(Records from a dataset)
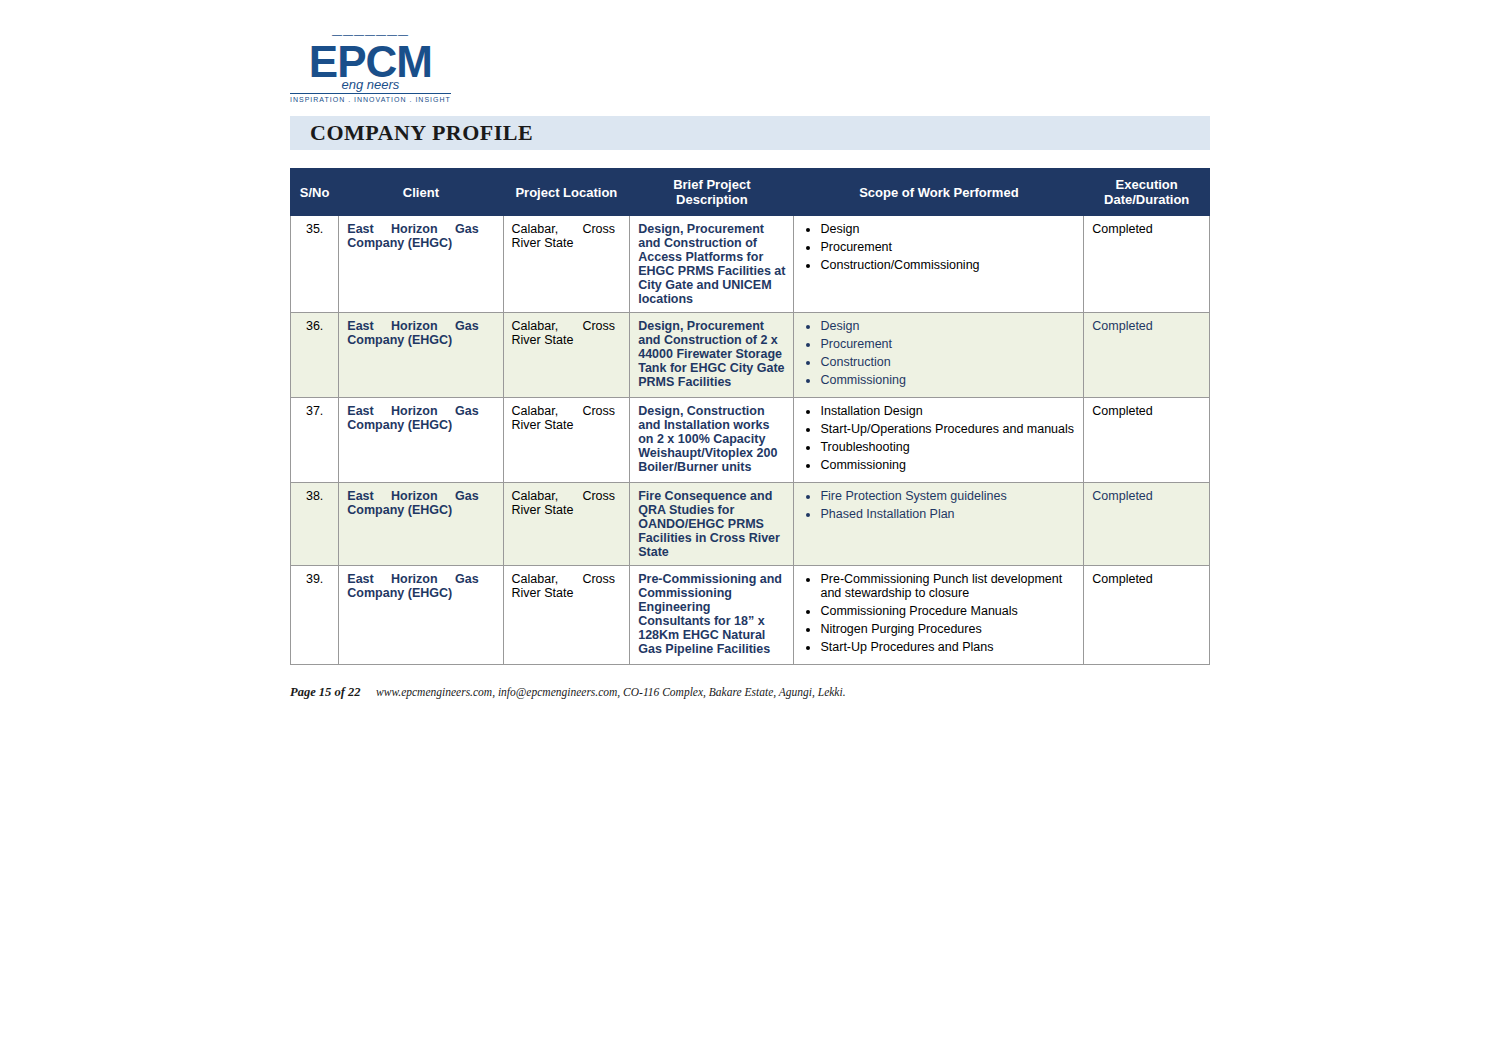———————
EPCM
eng neers
INSPIRATION . INNOVATION . INSIGHT
COMPANY PROFILE
| S/No | Client | Project Location | Brief Project Description | Scope of Work Performed | Execution Date/Duration |
| --- | --- | --- | --- | --- | --- |
| 35. | East Horizon Gas Company (EHGC) | Calabar, Cross River State | Design, Procurement and Construction of Access Platforms for EHGC PRMS Facilities at City Gate and UNICEM locations | Design Procurement Construction/Commissioning | Completed |
| 36. | East Horizon Gas Company (EHGC) | Calabar, Cross River State | Design, Procurement and Construction of 2 x 44000 Firewater Storage Tank for EHGC City Gate PRMS Facilities | Design Procurement Construction Commissioning | Completed |
| 37. | East Horizon Gas Company (EHGC) | Calabar, Cross River State | Design, Construction and Installation works on 2 x 100% Capacity Weishaupt/Vitoplex 200 Boiler/Burner units | Installation Design Start-Up/Operations Procedures and manuals Troubleshooting Commissioning | Completed |
| 38. | East Horizon Gas Company (EHGC) | Calabar, Cross River State | Fire Consequence and QRA Studies for OANDO/EHGC PRMS Facilities in Cross River State | Fire Protection System guidelines Phased Installation Plan | Completed |
| 39. | East Horizon Gas Company (EHGC) | Calabar, Cross River State | Pre-Commissioning and Commissioning Engineering Consultants for 18” x 128Km EHGC Natural Gas Pipeline Facilities | Pre-Commissioning Punch list development and stewardship to closure Commissioning Procedure Manuals Nitrogen Purging Procedures Start-Up Procedures and Plans | Completed |
Page 15 of 22 www.epcmengineers.com, info@epcmengineers.com, CO-116 Complex, Bakare Estate, Agungi, Lekki.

Task goal -> Display each line of the data where "Gate" occurs.

Response to the exercise ->
| 35. | East Horizon Gas Company (EHGC) | Calabar, Cross River State | Design, Procurement and Construction of Access Platforms for EHGC PRMS Facilities at City Gate and UNICEM locations | Design Procurement Construction/Commissioning | Completed |
| 36. | East Horizon Gas Company (EHGC) | Calabar, Cross River State | Design, Procurement and Construction of 2 x 44000 Firewater Storage Tank for EHGC City Gate PRMS Facilities | Design Procurement Construction Commissioning | Completed |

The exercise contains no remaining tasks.